The two-time marathon finisher, who is currently training for trail races such as the Warrior Dash in October, said all that physical activity helps burn the calories he’s consuming tasting dishes as he works during long shifts “five, six, no more than seven,” he said with a wink, “nights a week.”
When I asked if people care about where and how their meals are sourced, Marron said, “Occasionally people want to know where the food is from,” but that question isn’t asked as often as I had predicted. Sourcing is important to chefs, mainly because it’s a quality issue for them. “All my beef is from Virginia. It’s grass-fed to a certain point in its life and then grain finished to get more flavor with less fat. We work with a supplier who can even track that the mother cows were hormone-free as well. It makes things much easier for us.”
Marron noted that he sources his fish from ProFish, which instituted a Carbon FishprintÔ program so that their customers are aware of fishing methods used, where the fish comes from and other factors that Marron said helps him “use the best products and provide sustainable seafood to the customer.” Marron said that he occasionally will visit a farm, but such supplier programs save chefs the trip of going farm to farm to find the products they want to use.
Summertime is conducive to healthy eating, and Marron said, “In the summer, I do everything outside. I have a backyard garden with sage, chives, oregano, rosemary. Even peppers and some lettuce.”

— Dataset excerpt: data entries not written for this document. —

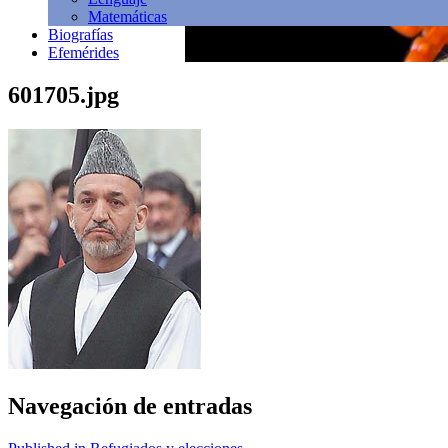
Matemáticas
Biografías
Efemérides
601705.jpg
Navegación de entradas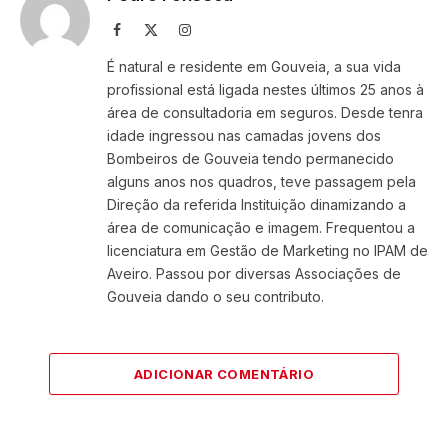
Facebook
X
Instagram
(Twitter)
É natural e residente em Gouveia, a sua vida
profissional está ligada nestes últimos 25 anos à
área de consultadoria em seguros. Desde tenra
idade ingressou nas camadas jovens dos
Bombeiros de Gouveia tendo permanecido
alguns anos nos quadros, teve passagem pela
Direção da referida Instituição dinamizando a
área de comunicação e imagem. Frequentou a
licenciatura em Gestão de Marketing no IPAM de
Aveiro. Passou por diversas Associações de
Gouveia dando o seu contributo.
ADICIONAR COMENTÁRIO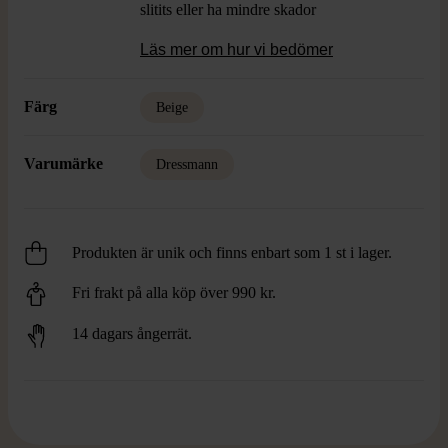
slitits eller ha mindre skador
Läs mer om hur vi bedömer
Färg
Beige
Varumärke
Dressmann
Produkten är unik och finns enbart som 1 st i lager.
Fri frakt på alla köp över 990 kr.
14 dagars ångerrät.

Inspired by the season, he mentioned cooking techniques most commonly done outdoors and in good weather. “Slow cooking is always good. I use a lot of smoke and brine. Flavor and richness come from smoking and slow cooking methods. Grilling is an easy way to cook without adding too much fat.”

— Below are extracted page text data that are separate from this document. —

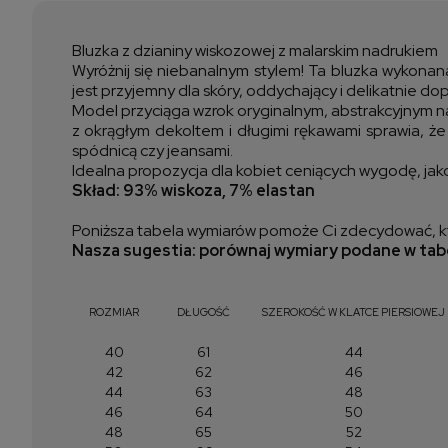
Bluzka z dzianiny wiskozowej z malarskim nadrukiem
Wyróżnij się niebanalnym stylem! Ta bluzka wykonan
jest przyjemny dla skóry, oddychający i delikatnie dop
Model przyciąga wzrok oryginalnym, abstrakcyjnym nad
z okrągłym dekoltem i długimi rękawami sprawia, że
spódnicą czy jeansami.
Idealna propozycja dla kobiet ceniących wygodę, jako
Skład: 93% wiskoza, 7% elastan
Poniższa tabela wymiarów pomoże Ci zdecydować, kt
Nasza sugestia: porównaj wymiary podane w tabe
ROZMIAR
DŁUGOŚĆ
SZEROKOŚĆ W KLATCE PIERSIOWEJ
40
61
44
42
62
46
44
63
48
46
64
50
48
65
52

Yes, those all sound delicious, but Jackson 20 – the restaurant in which we met – is mainly about Southern comfort food. So I had to ask him for a quick, easy fried chicken recipe. I’ve destroyed that dish before – and made one hell of a mess doing so.

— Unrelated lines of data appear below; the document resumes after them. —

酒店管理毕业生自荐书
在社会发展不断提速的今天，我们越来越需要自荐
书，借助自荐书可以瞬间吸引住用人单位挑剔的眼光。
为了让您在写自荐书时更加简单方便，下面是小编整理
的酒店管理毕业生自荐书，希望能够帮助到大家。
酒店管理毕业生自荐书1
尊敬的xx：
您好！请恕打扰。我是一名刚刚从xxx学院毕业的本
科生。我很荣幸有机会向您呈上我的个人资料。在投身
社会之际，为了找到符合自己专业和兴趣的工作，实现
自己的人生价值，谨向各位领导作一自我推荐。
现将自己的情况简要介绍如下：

Marron said that there are a few key steps to good fried chicken:
- Brine the bone-in chicken 12-24 hours before frying
- Soak the chicken 2 to 6 hours in seasoned buttermilk – salt, pepper, paprika, etc.
- Shake off excess buttermilk and then dust the pieces in seasoned flour
- Heat a fryer to a low temperature – 350 or lower – ensure the chicken pieces are submerged in oil (a deep pot will do the trick) and leave room in the pot/fryer for the chicken to move and become golden and crispy.
Before we began my tour of the massive hotel kitchen, Marron explained what makes it worthwhile for him to work sometimes seven days a week. “All Kimpton chefs have the same philosophy. We each run our restaurant with our individual perspective. From the back door to the front door, if you’re having fun, people will realize it. Good chefs do their own food best, and Kimpton lets us do that.”